O que diz o responsável pela publicação: Ao Comprova, Roberto Zeballos listou, em contatos por telefone e WhatsApp, uma série de considerações sobre a carta. Ele afirmou que não encontrou a íntegra dela em um primeiro momento e que se baseou na coletiva de imprensa concedida no Parlamento Europeu para gravar o vídeo.

Após a reportagem enviar a ele o link do documento, disponível no site da EMA, o médico afirmou que a EMA “coloca que autorizou (ONLY) apenas com análise individual” a aplicação da vacina. O trecho ao qual ele se refere diz, na verdade, que a indicação autorizada do imunizante é apenas para prover proteção à pessoa que for vacinada (“The indications are for protecting the vaccinated individuals only”).

Zeballos disse que a EMA cita na carta sobre a autorização ter o objetivo de reduzir doenças graves — a agência escreve que as vacinas protegem contra quadros severos, incluindo hospitalização, o que é particularmente importante para pessoas vulneráveis.

O médico acrescenta, ainda, que devido ao Reino Unido considerar como população de risco a faixa etária acima dos 60 anos, o que não consta no documento, isso pode ter levado o eurodeputado no qual se baseou a interpretar que, na prática, a vacinação não seria indicada pela EMA para quem tenha idade menor do que essa.

Zeballos afirmou, também ao Comprova, que a EMA desqualifica as vacinas ao dizer que elas não controlam a transmissão da covid-19. Ele disse ainda considerar que, no momento, não existem incentivos para a notificação de efeitos adversos da vacina. Na carta, a EMA cita, na verdade, que não há indicação autorizada até aqui das vacinas para a redução da transmissão, por não haver dados que permitam avaliação conclusiva sobre isso. A agência afirma também monitorar continuamente relatos de efeitos adversos. Além disso, reforça a segurança e importância dos imunizantes em prover proteção.

O que podemos aprender com esta verificação: Uma tática comum usada por desinformadores para criar o efeito de credibilidade para informações falsas é usar documentos reais de forma distorcida. No caso verificado, o médico utilizou-se das falas de um deputado europeu que, já naquela altura, deturpou uma carta da EMA, com conteúdo de defesa da vacinação, ou seja, no sentido contrário ao que é alegado pelos desinformadores. Por isso, é importante consultar declarações originais e diversos veículos de comunicação, além de desconfiar caso não seja informada a fonte primária da informação.

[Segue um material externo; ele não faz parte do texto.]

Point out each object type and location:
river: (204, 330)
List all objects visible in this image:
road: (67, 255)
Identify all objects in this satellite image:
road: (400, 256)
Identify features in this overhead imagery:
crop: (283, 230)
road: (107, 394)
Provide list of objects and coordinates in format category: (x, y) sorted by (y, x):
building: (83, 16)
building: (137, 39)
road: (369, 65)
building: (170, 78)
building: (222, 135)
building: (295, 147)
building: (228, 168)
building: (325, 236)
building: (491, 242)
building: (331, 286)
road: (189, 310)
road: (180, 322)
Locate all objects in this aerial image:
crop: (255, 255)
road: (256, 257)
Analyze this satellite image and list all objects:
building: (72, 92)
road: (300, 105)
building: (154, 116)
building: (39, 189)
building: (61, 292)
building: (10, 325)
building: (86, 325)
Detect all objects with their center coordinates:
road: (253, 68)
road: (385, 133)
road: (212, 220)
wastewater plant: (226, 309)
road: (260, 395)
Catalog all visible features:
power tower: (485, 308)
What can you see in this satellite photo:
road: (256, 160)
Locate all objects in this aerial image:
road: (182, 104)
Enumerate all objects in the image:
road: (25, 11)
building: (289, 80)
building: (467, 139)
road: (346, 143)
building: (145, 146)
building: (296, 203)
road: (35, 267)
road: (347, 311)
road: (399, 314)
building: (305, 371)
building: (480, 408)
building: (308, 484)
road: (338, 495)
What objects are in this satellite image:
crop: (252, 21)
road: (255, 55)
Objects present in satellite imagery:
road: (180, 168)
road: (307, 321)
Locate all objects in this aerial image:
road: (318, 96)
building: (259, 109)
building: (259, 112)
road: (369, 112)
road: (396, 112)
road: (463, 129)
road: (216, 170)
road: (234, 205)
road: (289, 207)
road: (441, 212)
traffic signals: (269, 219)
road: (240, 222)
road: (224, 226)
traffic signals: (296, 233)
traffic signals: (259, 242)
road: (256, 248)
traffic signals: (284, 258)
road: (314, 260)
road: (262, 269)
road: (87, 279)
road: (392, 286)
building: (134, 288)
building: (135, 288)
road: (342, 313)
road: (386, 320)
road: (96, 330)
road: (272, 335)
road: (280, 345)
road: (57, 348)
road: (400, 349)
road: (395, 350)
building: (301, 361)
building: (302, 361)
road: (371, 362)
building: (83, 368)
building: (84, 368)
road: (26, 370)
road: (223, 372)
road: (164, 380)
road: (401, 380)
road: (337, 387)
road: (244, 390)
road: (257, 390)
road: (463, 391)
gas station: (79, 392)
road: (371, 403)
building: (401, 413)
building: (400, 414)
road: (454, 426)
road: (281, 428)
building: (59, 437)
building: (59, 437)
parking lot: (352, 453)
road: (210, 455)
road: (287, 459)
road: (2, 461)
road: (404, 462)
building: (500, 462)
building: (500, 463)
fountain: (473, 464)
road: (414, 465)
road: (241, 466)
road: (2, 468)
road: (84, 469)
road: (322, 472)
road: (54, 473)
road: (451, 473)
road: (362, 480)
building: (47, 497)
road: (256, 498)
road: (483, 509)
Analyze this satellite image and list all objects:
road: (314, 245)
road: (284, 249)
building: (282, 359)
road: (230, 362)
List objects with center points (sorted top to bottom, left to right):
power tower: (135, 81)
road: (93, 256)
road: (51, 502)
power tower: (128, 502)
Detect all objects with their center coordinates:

Por que investigamos: O Comprova monitora conteúdos suspeitos publicados em redes sociais e aplicativos de mensagem sobre políticas públicas e eleições no âmbito federal e abre investigações para aquelas publicações que obtiveram maior alcance e engajamento. Você também pode sugerir verificações pelo WhatsApp +55 11 97045-4984.

Outras checagens sobre o tema: Conteúdos falsos ou enganosos sobre a vacinação contra a covid-19 são frequentemente verificados pelo Comprova. Recentemente, mostramos que uma médica engana ao dizer que os imunizantes causam infarto e morte súbita em crianças e ser falsa a alegação de que o Parlamento Europeu tenha classificado a vacina como arma biológica.

 

Atualização: Esta verificação foi atualizada em 7 de dezembro de 2023 para incorporar na seção “O que diz o responsável pela publicação” a resposta do autor da publicação verificada.